Find a (nontrivial) linear system of equations satisfied by any vector minimizing the energy

637 Views Asked by At

Here is an exercise 1.5 from the book Numerical Algorithms: Methods for Computer Vision, Machine Learning, and Graphics (by J. Solomon):

Suppose $A,B \in R^{n \times n}$ and $\vec{a},\vec{b} \in R^{n}$. Find a (nontrivial) linear system of equations satisfied by any $\vec{x}$ minimizing the energy $||A\vec{x}-\vec{a}||_{2}^2 + ||B\vec{x}-\vec{b}||_{2}^2$

As I can see, the question is to find system $C\vec{x}=\vec{c}$ which solution is any vector $\vec{x}_{opt}$ that minimises aforementioned function:

$$f(\vec{x})=||A\vec{x}-\vec{a}||_{2}^2 + ||B\vec{x}-\vec{b}||_{2}^2$$

But I can't figure out how to approach to this problem, i.e. can't understand how to deal with that question. I was trying to calculate a gradient of this equation or to use chapter's information about residues and Lagrange multipliers, but don't know if I am going in right direction.

Could someone give me a tip about how to approach to this problem?


Update #1

Using hints given in comments, I've came up with something like this: $$ f(\vec{x})=||Ax-a||_{2}^2 + ||Bx-b||_{2}^2 $$ Expanding norms: $$ f(\vec{x})=||Ax||_2^2 + ||Bx||_2^2 - 2a^TAx - 2b^TBx + ||a||_2^2 + ||b||_2^2 $$ Taking gradient and setting it to zero: $$ \nabla f(\vec{x})=2A\vec{x} + 2B\vec{x} - 2a^TA - 2b^TB = 0 $$ $$ 2(A + B)\vec{x} - 2(a^TA + b^TB) = 0 $$ $$ (A + B)\vec{x} - (a^TA + b^TB)=0 $$ $$ \vec{x}_{opt}=(A + B)^{-1}(a^TA + b^TB) $$

Is it correct?


Update #2

Oh, I see. The derivative was taken in a wrong way. Here how it should be (like it was noted in Walter's answer): $$ f(\vec{x})=x^{\top}A^{\top}Ax + x^{\top}B^{\top}Bx - 2a^{\top}Ax - 2b^{\top}Bx + a^{\top}a + b^{\top}b $$ $$ \nabla f(\vec{x})=2A^{\top}Ax + 2B^{\top}Bx - 2a^{\top}A-2b^{\top}B=0 $$ $$ \vec{x}_{opt}=(A^{\top}A + B^{\top}B)^{-1}(a^{\top}A + b^{\top}B) $$

2

There are 2 best solutions below

3
On BEST ANSWER

$\bf{Hint}$:

If you know the general Least squares approach to $\|Ax-b\|_2^2$, which is \begin{equation} \hat{x}=(A^{\top}A)^{-1}A^{\top}b \end{equation} Then maybe you can rewrite your problem just as general single objective Least Squares problem, remember that the matrix $A$ does not need to be square, but can also be skinny, i.e. $A\in \mathbb{R}^{m\times n}$ with $m>n$.

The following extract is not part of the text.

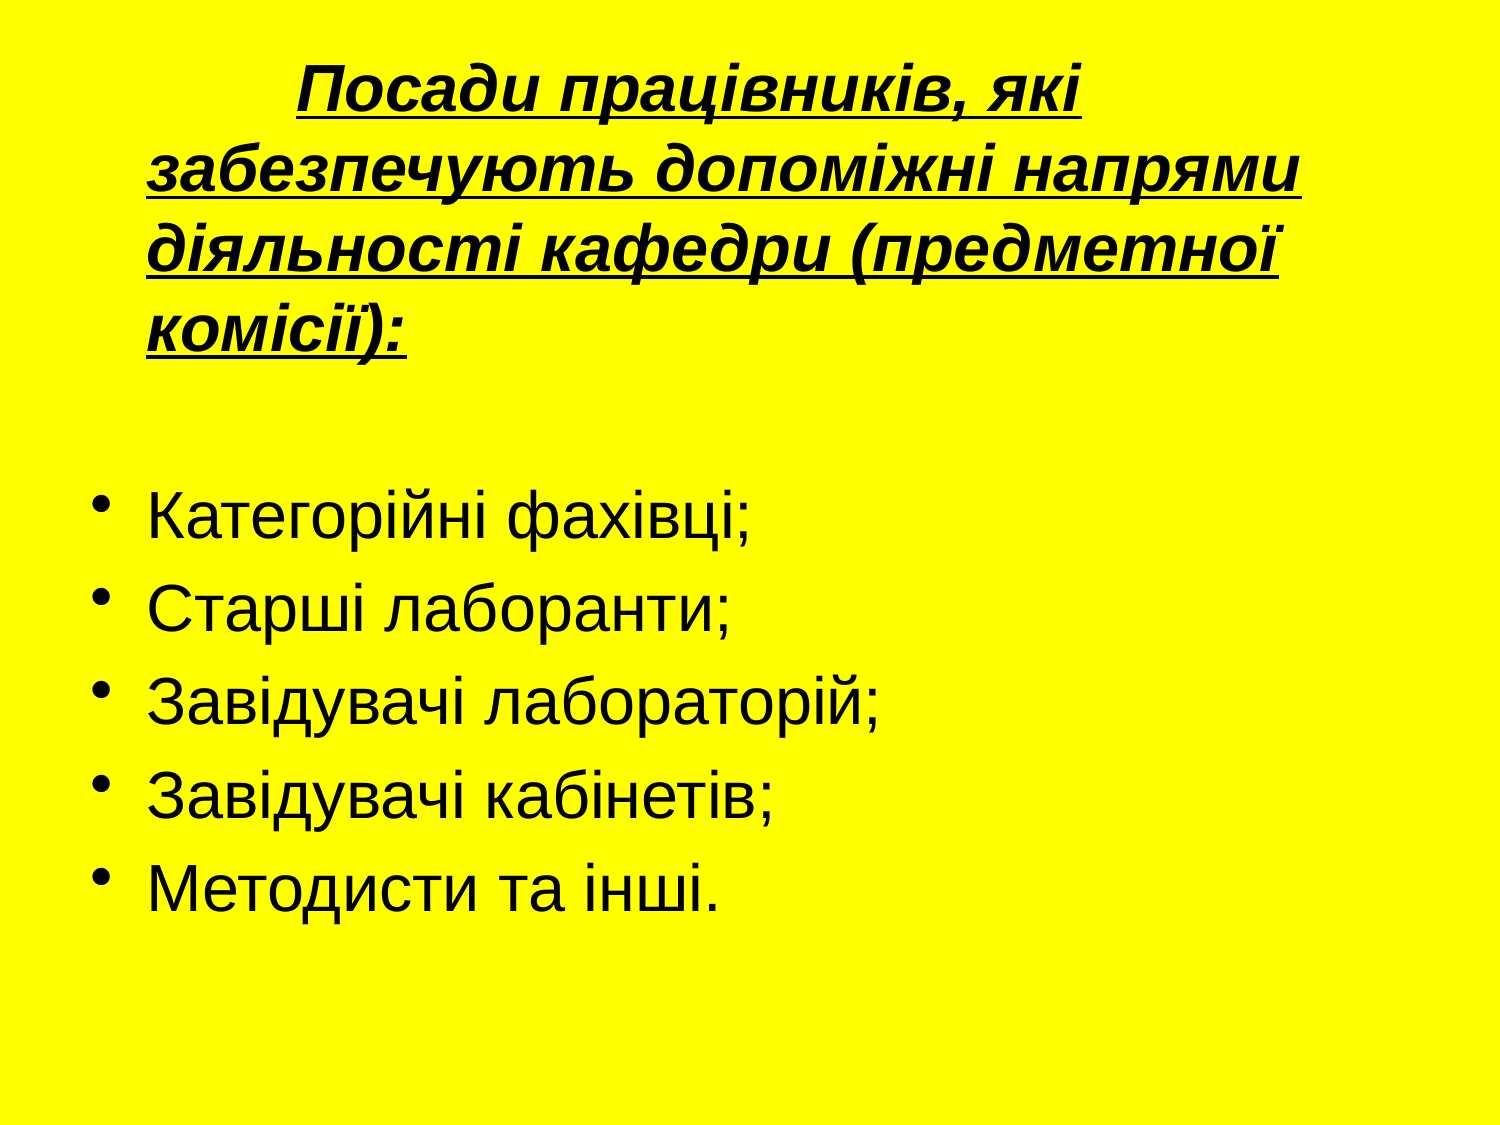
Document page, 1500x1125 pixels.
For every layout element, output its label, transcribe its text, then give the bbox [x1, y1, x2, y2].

list Посади працівників, які забезпечують допоміжні напрями діяльності кафедри (предметної комісії): Категорійні фахівці; Старші лаборанти; Завідувачі лабораторій; Завідувачі кабінетів; Методисти та інші. [75, 37, 1425, 1075]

Do you have a clue what I am hinting at? Otherwise, just let me know.

Edit:

If we go back to your problem of minimizing $\|Ax-a\|_2^2+\|Bx-b\|_2^2$ then see that we can rewrite this as \begin{equation} \left\Vert\begin{bmatrix} A\\ B \end{bmatrix}x - \begin{bmatrix} a\\ b \end{bmatrix}\right\Vert_2^2=\|Cx-c\|_2^2 \end{equation} Now our Least Squares solution becomes(assuming $C$ is full rank) \begin{equation} \hat{x}=(C^{\top}C)^{-1}C^{\top}c= (A^{\top}A+B^{\top}B)^{-1}(A^{\top}a+B^{\top}b) \end{equation}

1
On

Just set the gradient equal to $0$, which immediately yields $$ 2A^T(Ax - b) + 2B^T(Bx - b) = 0. $$ Done!

Here are some hints to take the gradient easily. If $g(x) = \| x \|^2$, then $\nabla g(x) = 2x$. Also, if $h(x) = g(Mx)$, then $\nabla h(x) = M^T \nabla g(Mx)$. (This follows from the chain rule.)